Procedural Goose Audio

I wanted the honk to feel like a honk, not a synthesizer demo. The audio generator is built on Tone.js with deliberately retro constraints:

  • Honk: descending sawtooth (320 Hz → 220 Hz → 180 Hz) with 8 Hz vibrato and a bandpass filter at 600 Hz for the nasal edge
  • Flap: white noise through a 400 Hz lowpass, quick attack and medium decay
  • Waddle: 80 Hz sine wave, barely audible soft thump
  • Splash: pink noise through a resonant bandpass, frequency sweep from 1200 Hz down to 400 Hz
  • Peck: white noise through a 2000 Hz highpass, 30 ms envelope
  • Victory: three ascending sawtooth honks (220 → 280 → 350 Hz)
  • Damage: square wave descending from 500 Hz to 200 Hz

The pitch drop and nasal filter on the honk carry most of the character. The audio is a mechanic cue as much as an effect—it tells you the action landed even when text scrolls past too fast.

Goslings As a Loop

Goslings are not decoration; they’re a daily loop with real constraints. A gosling hatches after 2 days of incubation. It ages each day, gets hungry (+15 hunger per day), and can only become independent after 5 days if it has learned at least 3 behaviours and its HP is above 20.

The learning system watches what the player does. After observing a behaviour twice, a gosling learns it. Behaviours include honking, flapping, stealing, swimming—anything the player models while the gosling is following. Personalities (aggressive, resourceful, brave, cautious, aquatic) give bonuses to related behaviours, which creates minor narrative flavour without changing the core math.

The “raise 3 goslings” goal is a planning problem: you need to hatch enough eggs, keep them fed, and demonstrate enough varied behaviours before day 20 runs out. It’s the slowest path to victory and the most vulnerable to time pressure.

Migration Instead of Death

The end state is framed as migration, not a corpse. When day 20 ends without victory, the game prints a migration epilogue and picks a destination from a list of 100 Canadian town names and goose puns: “Happy Valley-Goose Bay,” “Honkerton,” “Bread or Consequences,” “Peace Was Never An Option.”

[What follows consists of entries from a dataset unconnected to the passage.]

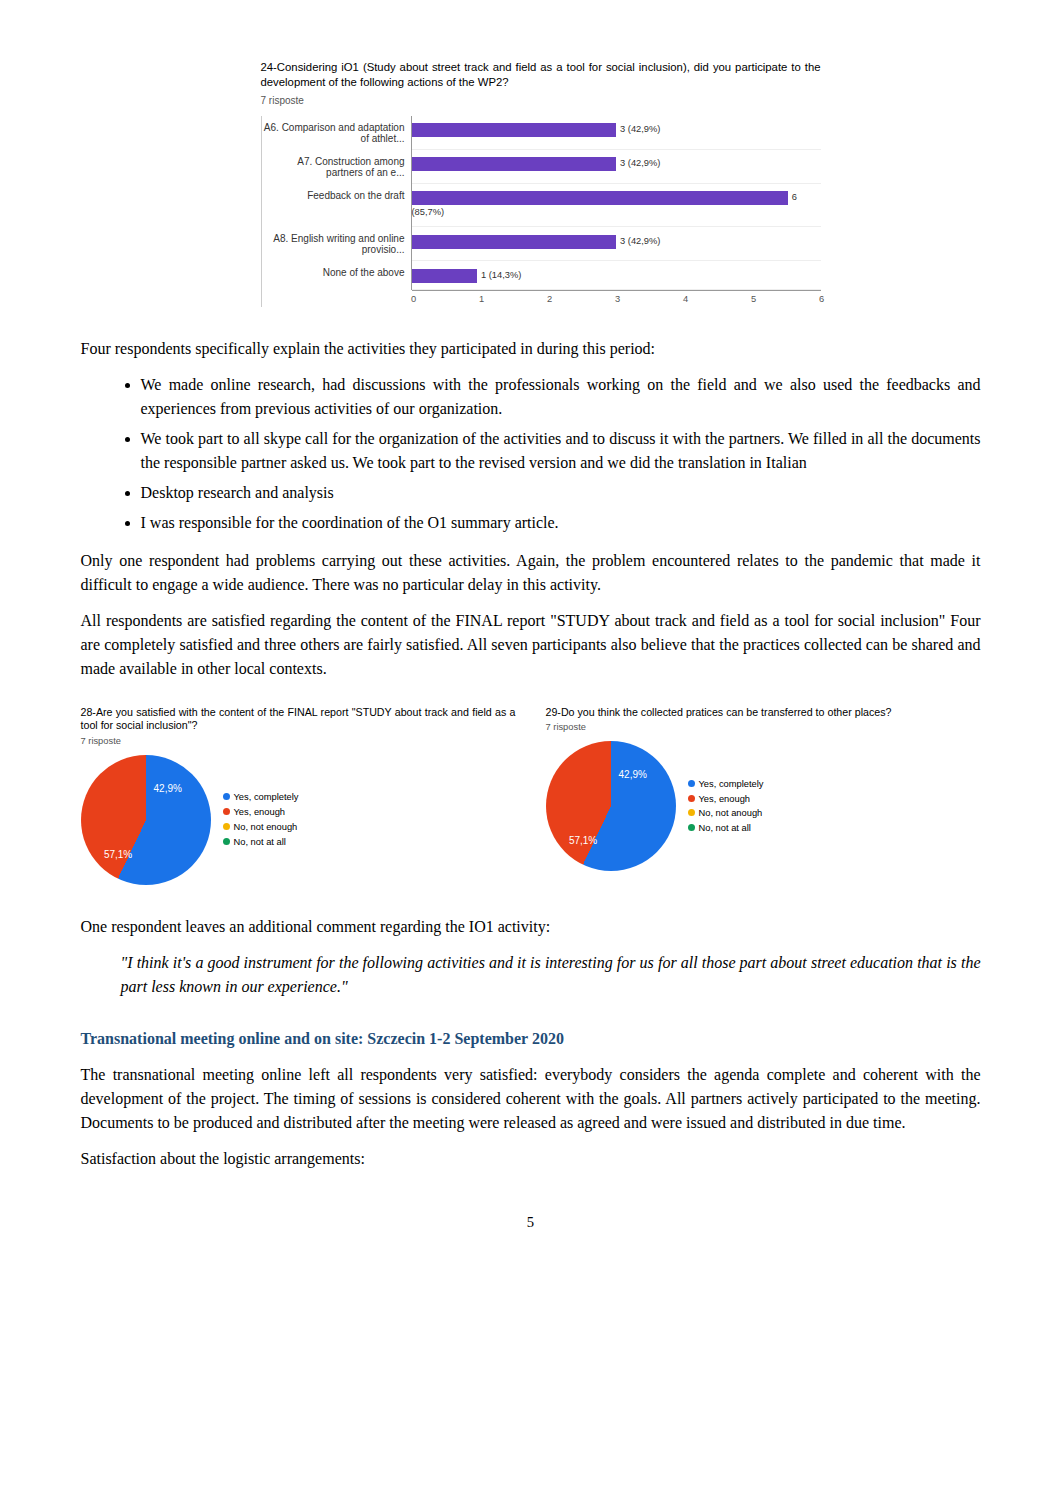24-Considering iO1 (Study about street track and field as a tool for social inclusion), did you participate to the development of the following actions of the WP2?
7 risposte
A6. Comparison and adaptation of athlet...
3 (42,9%)
A7. Construction among partners of an e...
3 (42,9%)
Feedback on the draft
6 (85,7%)
A8. English writing and online provisio...
3 (42,9%)
None of the above
1 (14,3%)
0123456
Four respondents specifically explain the activities they participated in during this period:
We made online research, had discussions with the professionals working on the field and we also used the feedbacks and experiences from previous activities of our organization.
We took part to all skype call for the organization of the activities and to discuss it with the partners. We filled in all the documents the responsible partner asked us. We took part to the revised version and we did the translation in Italian
Desktop research and analysis
I was responsible for the coordination of the O1 summary article.
Only one respondent had problems carrying out these activities. Again, the problem encountered relates to the pandemic that made it difficult to engage a wide audience. There was no particular delay in this activity.
All respondents are satisfied regarding the content of the FINAL report "STUDY about track and field as a tool for social inclusion" Four are completely satisfied and three others are fairly satisfied. All seven participants also believe that the practices collected can be shared and made available in other local contexts.
28-Are you satisfied with the content of the FINAL report "STUDY about track and field as a tool for social inclusion"?
7 risposte
57,1% 42,9%
Yes, completely
Yes, enough
No, not enough
No, not at all
29-Do you think the collected pratices can be transferred to other places?
7 risposte
57,1% 42,9%
Yes, completely
Yes, enough
No, not anough
No, not at all
One respondent leaves an additional comment regarding the IO1 activity:
"I think it's a good instrument for the following activities and it is interesting for us for all those part about street education that is the part less known in our experience."
Transnational meeting online and on site: Szczecin 1-2 September 2020
The transnational meeting online left all respondents very satisfied: everybody considers the agenda complete and coherent with the development of the project. The timing of sessions is considered coherent with the goals. All partners actively participated to the meeting. Documents to be produced and distributed after the meeting were released as agreed and were issued and distributed in due time.
Satisfaction about the logistic arrangements:
5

HP reaching zero also ends the run, framed as the goose fleeing rather than dying. The tone is dry, not tragic. The loop is meant to be replayed.

The Test Harness

This game has 79 unit tests. That number sounds excessive for a text adventure, but the tests exist to lock in the mechanics so I can freely change the narrative and pacing without breaking the foundation. The tests guard goal completion (can I actually annoy 50 NPCs? can I actually hoard 30 food items?), action costs, stat bounds, state transitions, NPC spawning, save/load consistency, and edge cases like waddling into walls or eating from an empty inventory.

The stress tests run 500 random commands and 5 full day cycles to confirm nothing crashes. The deterministic tests confirm each goal is achievable through gameplay, not just theoretically possible.

It’s the same constraint as the game itself: once the smallest truths are fixed—time costs, stat bounds, goal thresholds—everything else can move around them.

What This Enables

A text adventure can carry humour, but it still needs a model. The model here is a time budget, a fixed map, and a handful of verbs with real consequences. If those are clean, the jokes land on top instead of propping up the whole system. The tests let me rewrite the flavour text, adjust NPC dialogue, or add new items without regression.

What surprised me was how much the desensitization system changed the feel. Early playtests with unlimited honk power felt like a power fantasy—mildly funny, quickly boring. Forcing the player to move, to find fresh targets, to balance aggressive actions against time costs, made the comedy earned. The goose isn’t overpowered; the goose is just persistent. That’s closer to the truth.